Additional Information and Where You Can Find It

In connection with the proposed transaction, the Company will file a proxy statement and relevant documents concerning the proposed transaction with the SEC. Investors and security holders of the Company are urged to read the proxy statement and any other relevant documents filed with the SEC when they become available because they will contain important information about the Company and the proposed transaction. The proxy statement (when it becomes available) and any other documents filed by the Company with the SEC may be obtained free of charge at the SEC’s web site at www.sec.gov. In addition, investors and security holders may obtain free copies of the documents filed with the SEC by the Company by contacting Pervasive Software Investor Relations at investor.relations@pervasive.com or via telephone at 800-287-4383. Investors and security holders are urged to read the proxy statement and the other relevant materials when they become available before making any voting or investment decision with respect to the proposed transaction.

The Company and its directors, executive officers and certain other members of its management and employees may, under SEC rules, be deemed to be participants in the solicitation of proxies from the Company’s stockholders in connection with the transaction. Information regarding the interests of such directors and executive officers (which may be different than those of the Company’s stockholders generally) is included in the Company’s


proxy statements and Annual Reports on Form 10-K, previously filed with the SEC, and information concerning all of the Company’s participants in the solicitation will be included in the proxy statement relating to the proposed transaction when it becomes available. Each of these documents is, or will be, available free of charge at the SEC’s web site at http://www.sec.gov and from Pervasive Software Investor Relations, at http://investor.pervasive.com.

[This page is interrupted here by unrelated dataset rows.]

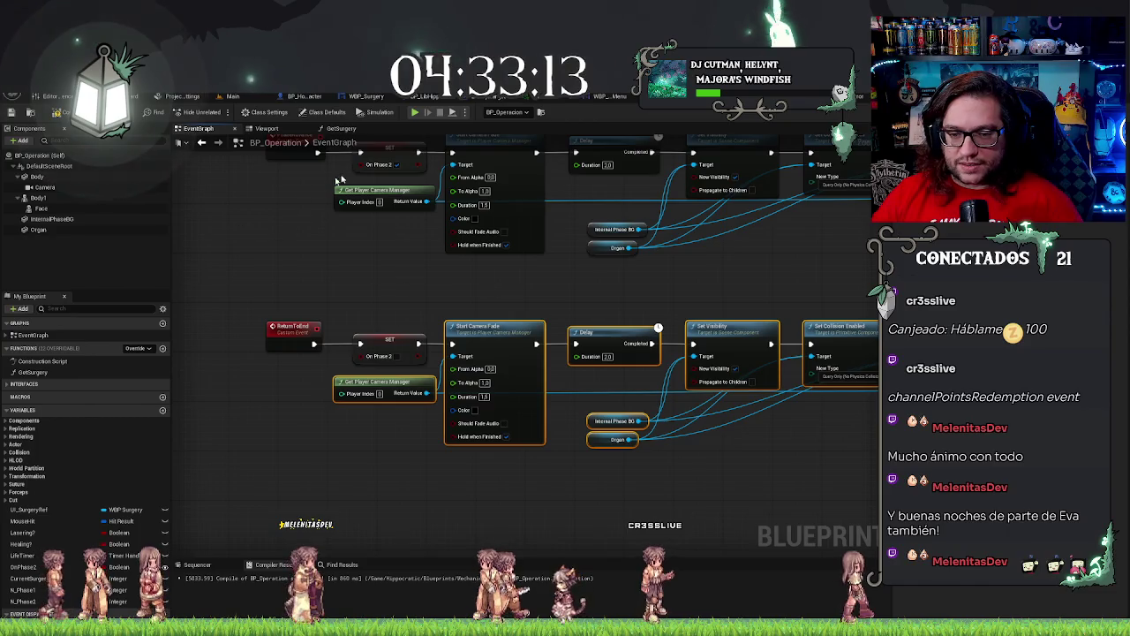
pyautogui.moveTo(632, 346)
pyautogui.mouseDown()
pyautogui.moveTo(596, 326)
pyautogui.moveTo(600, 310)
pyautogui.mouseUp()
pyautogui.moveTo(708, 439); pyautogui.dragTo(595, 421)
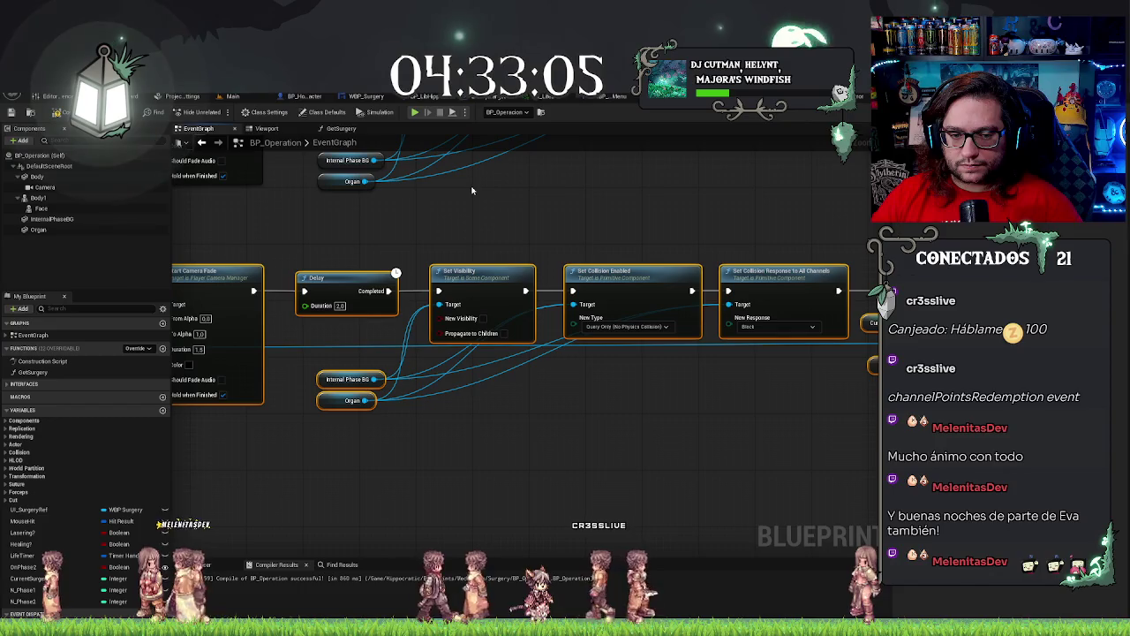
pyautogui.moveTo(577, 438); pyautogui.dragTo(483, 431)
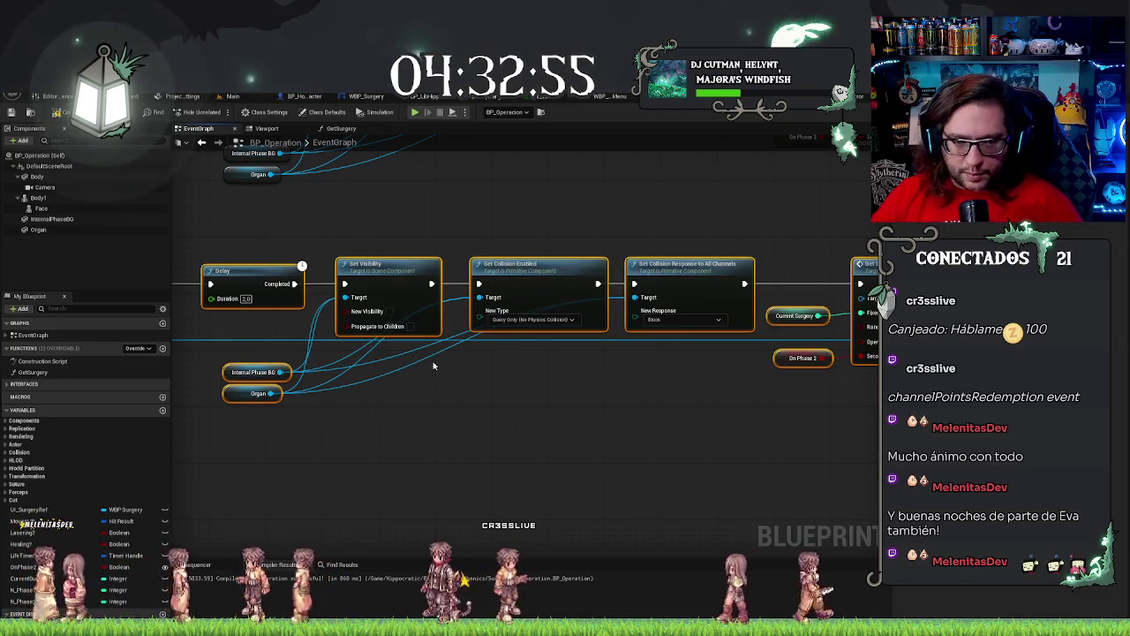
pyautogui.moveTo(486, 373); pyautogui.dragTo(527, 431)
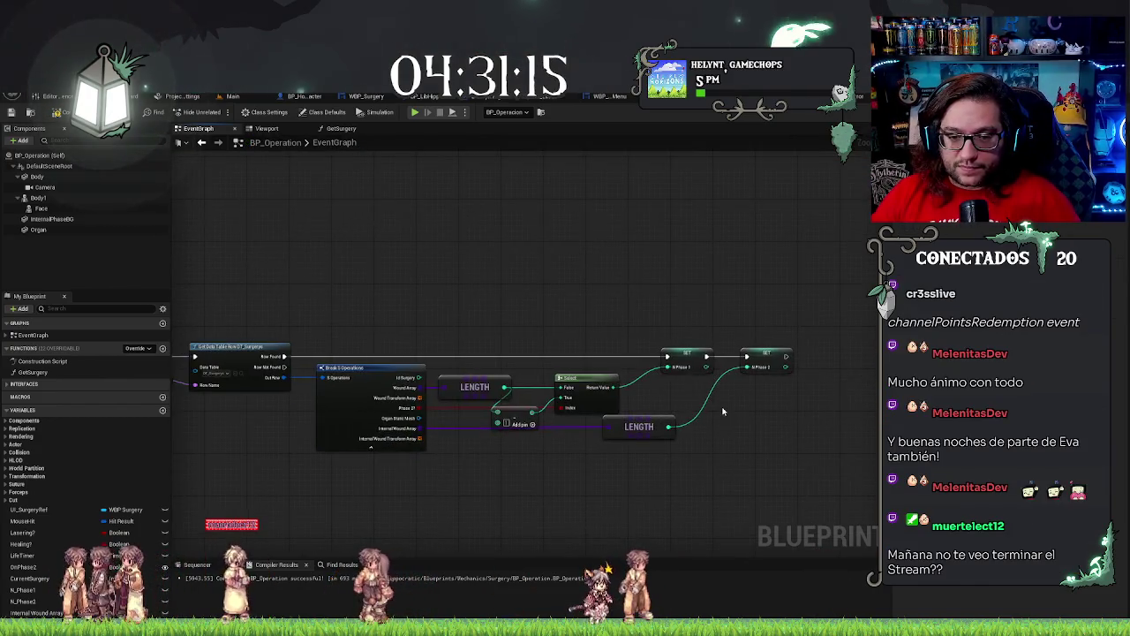
# Review the Wound Array LENGTH and Select nodes feeding SET N Phase 1, then switch to GetSurgery.
pyautogui.moveTo(450, 460); pyautogui.dragTo(490, 451)
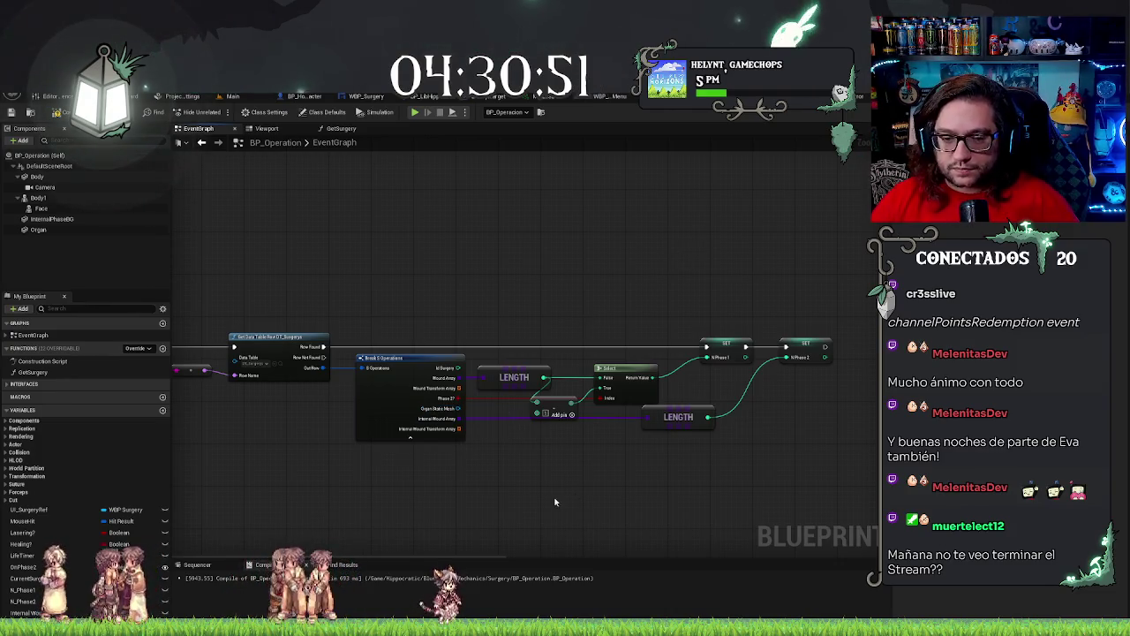
pyautogui.moveTo(554, 495); pyautogui.dragTo(605, 499)
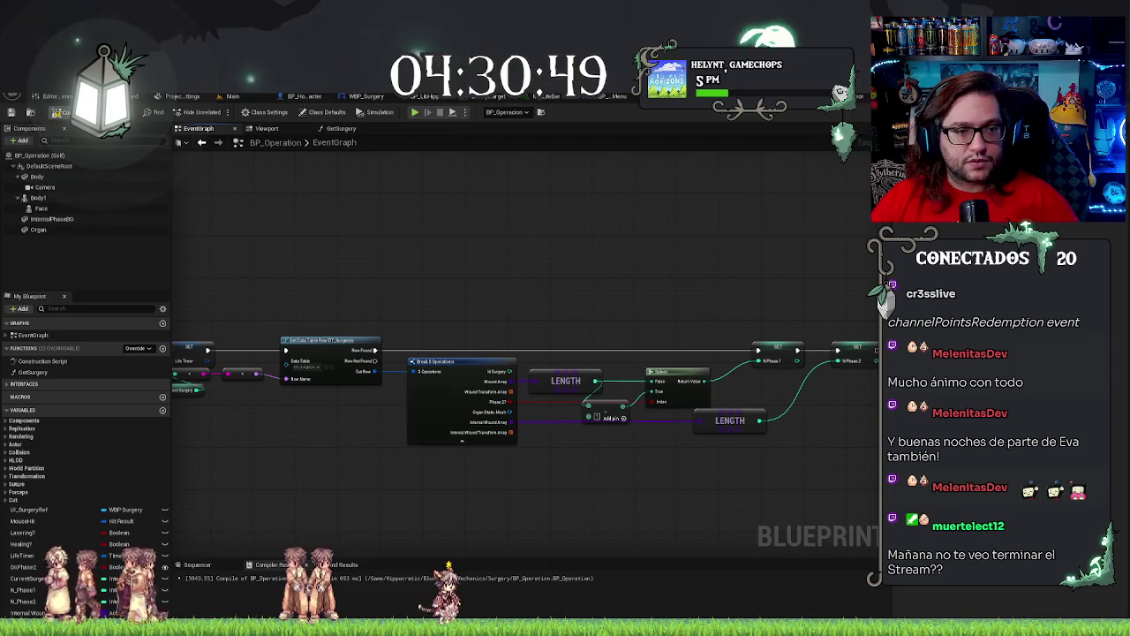
pyautogui.moveTo(545, 453); pyautogui.dragTo(474, 384)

Note on Forward-Looking Statements

This Current Report on Form 8-K contains certain forward-looking statements within the meaning of Section 27A of the Securities Act of 1933 and Section 21E of the Securities Exchange Act of 1934, including but not limited to, statements regarding the expected closing of the proposed Merger. These forward-looking statements involve certain risks and uncertainties that could cause actual results to differ materially from those indicated in such forward-looking statements, including, but not limited to, the ability of the parties to consummate the proposed Merger, satisfaction of closing conditions precedent to the consummation of the proposed Merger, the ability of Actian to successfully integrate the Company’s operations and employees, the ability to realize anticipated synergies and cost savings of the proposed Merger, and such other risks as identified in the Company’s Annual Report on Form 10-K for the fiscal year ended June 30, 2012 and the Company’s Quarterly Report on Form 10-Q for the fiscal quarter ended September 30, 2012, which contain and identify important factors that could cause the actual results to differ materially from those contained in the forward-looking statements. The Company assumes no obligation to update any forward-looking statement contained in this Current Report on Form 8-K.